If real change happens, I will know it when I see it. I'm 100% open to that. Open, but not holding my breath.

I'm going on with my relieved, happy, skirt-twirly, motherless life.

Sometimes letting a cracked thing just be broken is better.

i thee dread

the metamorphosis of marriage

I once heard the phrase "don't borrow trouble." The idea is that if you're worrying about things that haven't happened yet, or might not happen at all, you're borrowing potential trouble from your future and turning it into real trouble in your present. Well, I'm borrowing trouble, big time.

I dread weddings and funerals. Specifically, weddings and funerals which my parents might attend.
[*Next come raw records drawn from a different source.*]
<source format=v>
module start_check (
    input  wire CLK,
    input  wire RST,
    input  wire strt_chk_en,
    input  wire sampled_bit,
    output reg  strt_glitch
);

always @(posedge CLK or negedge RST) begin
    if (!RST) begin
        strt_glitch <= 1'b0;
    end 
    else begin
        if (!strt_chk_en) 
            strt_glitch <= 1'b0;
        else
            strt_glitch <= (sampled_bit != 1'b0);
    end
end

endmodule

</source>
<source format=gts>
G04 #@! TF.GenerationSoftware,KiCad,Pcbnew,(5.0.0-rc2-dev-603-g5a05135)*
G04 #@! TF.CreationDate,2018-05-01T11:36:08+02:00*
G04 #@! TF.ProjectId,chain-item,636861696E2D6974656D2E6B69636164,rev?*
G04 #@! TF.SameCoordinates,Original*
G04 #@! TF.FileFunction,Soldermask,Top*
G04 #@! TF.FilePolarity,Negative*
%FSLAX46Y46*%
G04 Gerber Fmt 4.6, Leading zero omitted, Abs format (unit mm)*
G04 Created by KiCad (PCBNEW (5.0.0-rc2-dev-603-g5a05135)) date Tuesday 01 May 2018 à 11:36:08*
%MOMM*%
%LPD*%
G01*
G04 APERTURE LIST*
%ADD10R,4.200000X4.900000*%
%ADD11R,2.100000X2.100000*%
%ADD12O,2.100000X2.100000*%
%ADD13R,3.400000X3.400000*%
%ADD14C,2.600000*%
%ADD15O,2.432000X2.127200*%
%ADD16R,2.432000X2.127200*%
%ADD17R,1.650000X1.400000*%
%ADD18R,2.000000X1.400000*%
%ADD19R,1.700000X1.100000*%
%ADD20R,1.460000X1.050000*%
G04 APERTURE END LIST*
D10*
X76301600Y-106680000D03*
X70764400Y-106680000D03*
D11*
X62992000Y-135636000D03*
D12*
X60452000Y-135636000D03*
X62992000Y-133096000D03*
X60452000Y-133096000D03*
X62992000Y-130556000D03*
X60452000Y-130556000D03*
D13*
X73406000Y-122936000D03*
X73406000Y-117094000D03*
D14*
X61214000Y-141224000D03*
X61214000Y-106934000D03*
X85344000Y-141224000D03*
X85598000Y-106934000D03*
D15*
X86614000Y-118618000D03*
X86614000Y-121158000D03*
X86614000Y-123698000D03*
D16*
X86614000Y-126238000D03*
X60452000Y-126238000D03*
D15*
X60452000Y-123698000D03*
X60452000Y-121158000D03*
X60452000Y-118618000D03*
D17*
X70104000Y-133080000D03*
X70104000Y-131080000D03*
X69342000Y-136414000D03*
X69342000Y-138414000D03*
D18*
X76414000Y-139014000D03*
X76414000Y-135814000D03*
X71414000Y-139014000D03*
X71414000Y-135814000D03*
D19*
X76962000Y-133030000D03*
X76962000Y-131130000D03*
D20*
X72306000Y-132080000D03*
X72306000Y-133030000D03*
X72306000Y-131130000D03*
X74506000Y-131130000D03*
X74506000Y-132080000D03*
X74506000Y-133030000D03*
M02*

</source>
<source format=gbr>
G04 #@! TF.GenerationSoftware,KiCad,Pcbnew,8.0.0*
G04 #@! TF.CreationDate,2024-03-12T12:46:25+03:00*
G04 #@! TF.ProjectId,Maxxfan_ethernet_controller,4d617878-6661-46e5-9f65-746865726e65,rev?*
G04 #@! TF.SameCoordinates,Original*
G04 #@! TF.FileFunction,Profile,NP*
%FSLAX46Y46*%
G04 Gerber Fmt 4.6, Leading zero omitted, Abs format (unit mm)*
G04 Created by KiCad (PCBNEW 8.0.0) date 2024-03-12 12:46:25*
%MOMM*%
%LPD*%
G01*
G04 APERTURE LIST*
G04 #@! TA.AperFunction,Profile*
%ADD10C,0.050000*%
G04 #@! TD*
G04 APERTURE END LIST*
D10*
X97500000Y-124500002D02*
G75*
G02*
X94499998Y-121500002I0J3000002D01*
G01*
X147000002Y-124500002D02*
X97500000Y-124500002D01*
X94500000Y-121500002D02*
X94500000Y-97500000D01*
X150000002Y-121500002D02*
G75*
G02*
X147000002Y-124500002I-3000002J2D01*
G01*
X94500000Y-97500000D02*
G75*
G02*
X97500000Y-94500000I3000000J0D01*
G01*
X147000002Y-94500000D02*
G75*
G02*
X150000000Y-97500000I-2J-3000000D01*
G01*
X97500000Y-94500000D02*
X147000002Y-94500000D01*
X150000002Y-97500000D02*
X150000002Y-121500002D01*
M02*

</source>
Even more specifically, funerals of relatives that I love, and the weddings of my unmarried siblings. 

Nobody is dying right now, so that pot is sitting cold on the back burner. But the weddings. Oh, god, are there going to be weddings? Brother #3 has a long-term girlfriend. He's had others. Will this one be "the one"?  Will I have to spend thousands of dollars on traveling and hotels and other wedding-related expenses, for a wedding that I don't really want to attend, but feel obligated to? My sister has been with her boyfriend for several years, and more and more lately, I wonder if an engagement announcement will be forthcoming. I told myself, hey, maybe they're just the cohabiting type. Maybe they'll never get married. Maybe they'll break up (sad, wouldn't wish for it, but could happen). Maybe they'll suddenly elope and spare the rest of us the ordeal of a family wedding. If they do have a ceremony, it'll most likely be closer to home, but still, ohhhhh...I don't want to go. Her college graduation was hard enough, but things between my mom and myself have gotten much worse (well, better for me in most ways, but you know what I mean) in the years since then and I Just. Don't. Want. To. Go.
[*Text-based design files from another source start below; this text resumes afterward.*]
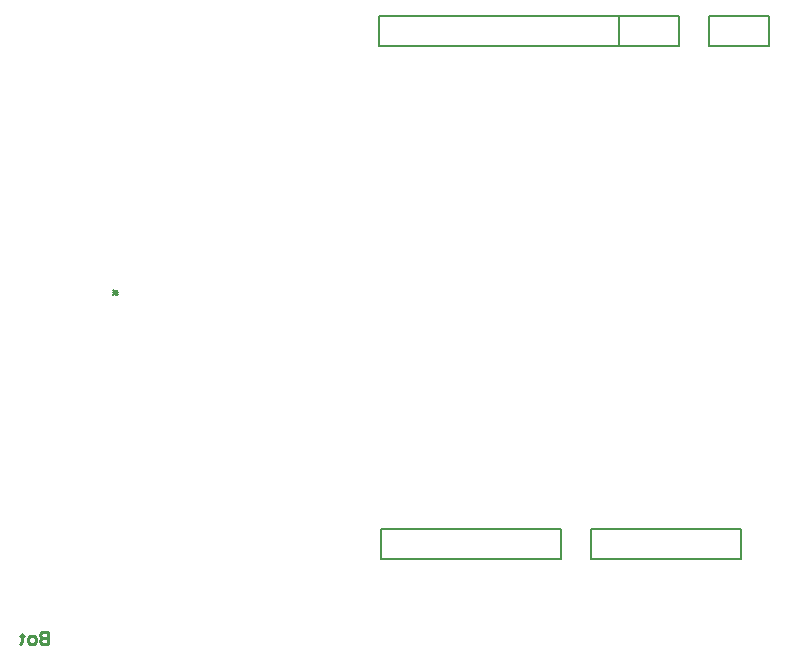
<source format=gbo>
G04*
G04 #@! TF.GenerationSoftware,Altium Limited,Altium NEXUS,2.1.8 (74)*
G04*
G04 Layer_Color=32896*
%FSLAX25Y25*%
%MOIN*%
G70*
G01*
G75*
%ADD13C,0.00787*%
%ADD16C,0.01000*%
%ADD17C,0.00591*%
D13*
X326158Y203303D02*
X346158D01*
Y213303D01*
X326158D02*
X346158D01*
X326158Y203303D02*
Y213303D01*
X246159Y213302D02*
X326159D01*
Y203302D02*
Y213302D01*
X246159Y203302D02*
X326159D01*
X246159D02*
Y213302D01*
X356159Y203302D02*
Y213302D01*
X356159Y203302D02*
Y213302D01*
X376159D01*
Y203302D02*
Y213302D01*
X356159Y203302D02*
X376159D01*
X316659Y32302D02*
Y42302D01*
Y32302D02*
X366659D01*
X316659Y42302D02*
X366659D01*
Y32302D02*
Y42302D01*
X246659Y32302D02*
Y42302D01*
X306659Y32302D02*
Y42302D01*
X246659D02*
X306659D01*
X246659Y32302D02*
X306659D01*
D16*
X135614Y8085D02*
Y4150D01*
X133646D01*
X132990Y4806D01*
Y5461D01*
X133646Y6117D01*
X135614D01*
X133646D01*
X132990Y6773D01*
Y7429D01*
X133646Y8085D01*
X135614D01*
X131023Y4150D02*
X129711D01*
X129055Y4806D01*
Y6117D01*
X129711Y6773D01*
X131023D01*
X131678Y6117D01*
Y4806D01*
X131023Y4150D01*
X127087Y7429D02*
Y6773D01*
X127743D01*
X126431D01*
X127087D01*
Y4806D01*
X126431Y4150D01*
D17*
X159090Y122186D02*
X157253Y120349D01*
X159090D02*
X157253Y122186D01*
X159090Y121267D02*
X157253D01*
X158171Y120349D02*
Y122186D01*
M02*

</source>
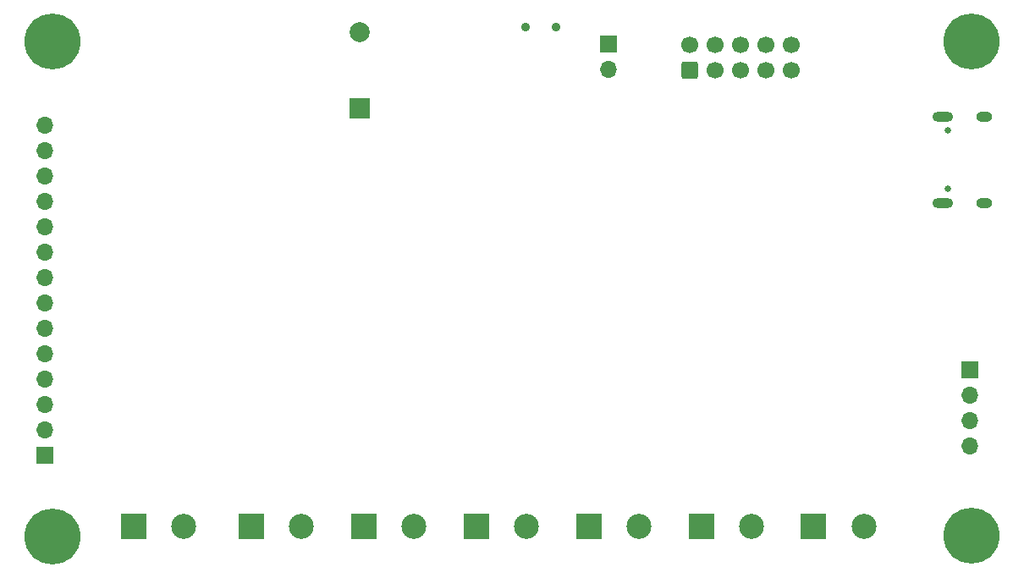
<source format=gbr>
%TF.GenerationSoftware,KiCad,Pcbnew,8.0.0*%
%TF.CreationDate,2024-06-19T21:37:33+02:00*%
%TF.ProjectId,PCB,5043422e-6b69-4636-9164-5f7063625858,0.1*%
%TF.SameCoordinates,Original*%
%TF.FileFunction,Soldermask,Bot*%
%TF.FilePolarity,Negative*%
%FSLAX46Y46*%
G04 Gerber Fmt 4.6, Leading zero omitted, Abs format (unit mm)*
G04 Created by KiCad (PCBNEW 8.0.0) date 2024-06-19 21:37:33*
%MOMM*%
%LPD*%
G01*
G04 APERTURE LIST*
G04 Aperture macros list*
%AMRoundRect*
0 Rectangle with rounded corners*
0 $1 Rounding radius*
0 $2 $3 $4 $5 $6 $7 $8 $9 X,Y pos of 4 corners*
0 Add a 4 corners polygon primitive as box body*
4,1,4,$2,$3,$4,$5,$6,$7,$8,$9,$2,$3,0*
0 Add four circle primitives for the rounded corners*
1,1,$1+$1,$2,$3*
1,1,$1+$1,$4,$5*
1,1,$1+$1,$6,$7*
1,1,$1+$1,$8,$9*
0 Add four rect primitives between the rounded corners*
20,1,$1+$1,$2,$3,$4,$5,0*
20,1,$1+$1,$4,$5,$6,$7,0*
20,1,$1+$1,$6,$7,$8,$9,0*
20,1,$1+$1,$8,$9,$2,$3,0*%
G04 Aperture macros list end*
%ADD10R,2.000000X2.000000*%
%ADD11C,2.000000*%
%ADD12R,1.700000X1.700000*%
%ADD13O,1.700000X1.700000*%
%ADD14C,5.600000*%
%ADD15C,0.650000*%
%ADD16O,2.100000X1.000000*%
%ADD17O,1.600000X1.000000*%
%ADD18R,2.500000X2.500000*%
%ADD19C,2.500000*%
%ADD20C,0.900000*%
%ADD21RoundRect,0.250000X0.600000X-0.600000X0.600000X0.600000X-0.600000X0.600000X-0.600000X-0.600000X0*%
%ADD22C,1.700000*%
G04 APERTURE END LIST*
D10*
%TO.C,BZ1*%
X144050000Y-69660000D03*
D11*
X144050000Y-62060000D03*
%TD*%
D12*
%TO.C,J4*%
X205100000Y-95800000D03*
D13*
X205100000Y-98340000D03*
X205100000Y-100880000D03*
X205100000Y-103420000D03*
%TD*%
D14*
%TO.C,H3*%
X113332944Y-63000000D03*
%TD*%
D15*
%TO.C,J14*%
X202895000Y-77690000D03*
X202895000Y-71910000D03*
D16*
X202395000Y-79120000D03*
D17*
X206575000Y-79120000D03*
D16*
X202395000Y-70480000D03*
D17*
X206575000Y-70480000D03*
%TD*%
D18*
%TO.C,J2*%
X121500000Y-111500000D03*
D19*
X126500000Y-111500000D03*
%TD*%
D12*
%TO.C,J3*%
X168970000Y-63260000D03*
D13*
X168970000Y-65800000D03*
%TD*%
D20*
%TO.C,SW1*%
X163710000Y-61515000D03*
X160710000Y-61515000D03*
%TD*%
D18*
%TO.C,J8*%
X133250000Y-111500000D03*
D19*
X138250000Y-111500000D03*
%TD*%
D21*
%TO.C,J10*%
X177120000Y-65820000D03*
D22*
X177120000Y-63280000D03*
X179660000Y-65820000D03*
X179660000Y-63280000D03*
X182200000Y-65820000D03*
X182200000Y-63280000D03*
X184740000Y-65820000D03*
X184740000Y-63280000D03*
X187280000Y-65820000D03*
X187280000Y-63280000D03*
%TD*%
D18*
%TO.C,J5*%
X178250000Y-111500000D03*
D19*
X183250000Y-111500000D03*
%TD*%
D14*
%TO.C,H2*%
X205282944Y-112462944D03*
%TD*%
D18*
%TO.C,J6*%
X167000000Y-111500000D03*
D19*
X172000000Y-111500000D03*
%TD*%
D18*
%TO.C,J1*%
X189500000Y-111500000D03*
D19*
X194500000Y-111500000D03*
%TD*%
D14*
%TO.C,H4*%
X113332944Y-112482944D03*
%TD*%
D18*
%TO.C,J12*%
X144500000Y-111500000D03*
D19*
X149500000Y-111500000D03*
%TD*%
D18*
%TO.C,J7*%
X155750000Y-111500000D03*
D19*
X160750000Y-111500000D03*
%TD*%
D14*
%TO.C,H1*%
X205282944Y-63000000D03*
%TD*%
D12*
%TO.C,J13*%
X112550000Y-104380000D03*
D13*
X112550000Y-101840000D03*
X112550000Y-99300000D03*
X112550000Y-96760000D03*
X112550000Y-94220000D03*
X112550000Y-91680000D03*
X112550000Y-89140000D03*
X112550000Y-86600000D03*
X112550000Y-84060000D03*
X112550000Y-81520000D03*
X112550000Y-78980000D03*
X112550000Y-76440000D03*
X112550000Y-73900000D03*
X112550000Y-71360000D03*
%TD*%
M02*

</source>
But I will go. She's my sister, and I love her, and her wedding isn't about me or my mom, and I'll suck it up and go and be supportive and happy for her and not let her *know* that I'm sucking it up. I'll bring my kids, because she's their auntie, and they love her, and they should get to be present for the celebrations of people they love.

But I worry.

I worry about having to be near my mom.
I worry that my mom will try to talk to me.
I worry that my mom will try to touch me, or kiss my cheek like she did at another family gathering.
I worry about looking perfect, and not being too fat or too frowsy or too...something.
I worry about having to stand next to her in a receiving line, or sit near her at a table.
I worry about the interactions with relatives that I don't want to see, many of whom may lecture me about burying the hatchet.
I worry about bringing my children.
I worry that my mom will approach my children.
I worry that she will talk to them.
I worry that she will touch them and kiss and hug them.
I worry about whether or not I should allow her to go near them.
I worry that there's no real way to keep her away from my children if they're at the same event.
I worry about maybe telling my kids to stay away from Nona.
I worry that she'll sneak behind my back, when I'm away from them for a moment.
I worry that I'll feel like I want to protect them, and that I'll do something that leads to her causing a scene.
I worry that in the name of not drawing attention to myself during my sister's wedding, that I'll put on too brave a face and subject myself to too much.
I worry about the more-intimate rehearsal dinner, where all of this will be a thousand times harder.

And as of last week, I know that my sister is looking at rings, and that she'd like to have a simple ceremony but that it will at the very least be a small ceremony, not a private elopement, and that she is counting on me being her maid of honor.

And I know that I will go, and bring my children, and act natural, and that it will be really, really hard.

And I worry, and I worry, and I worry.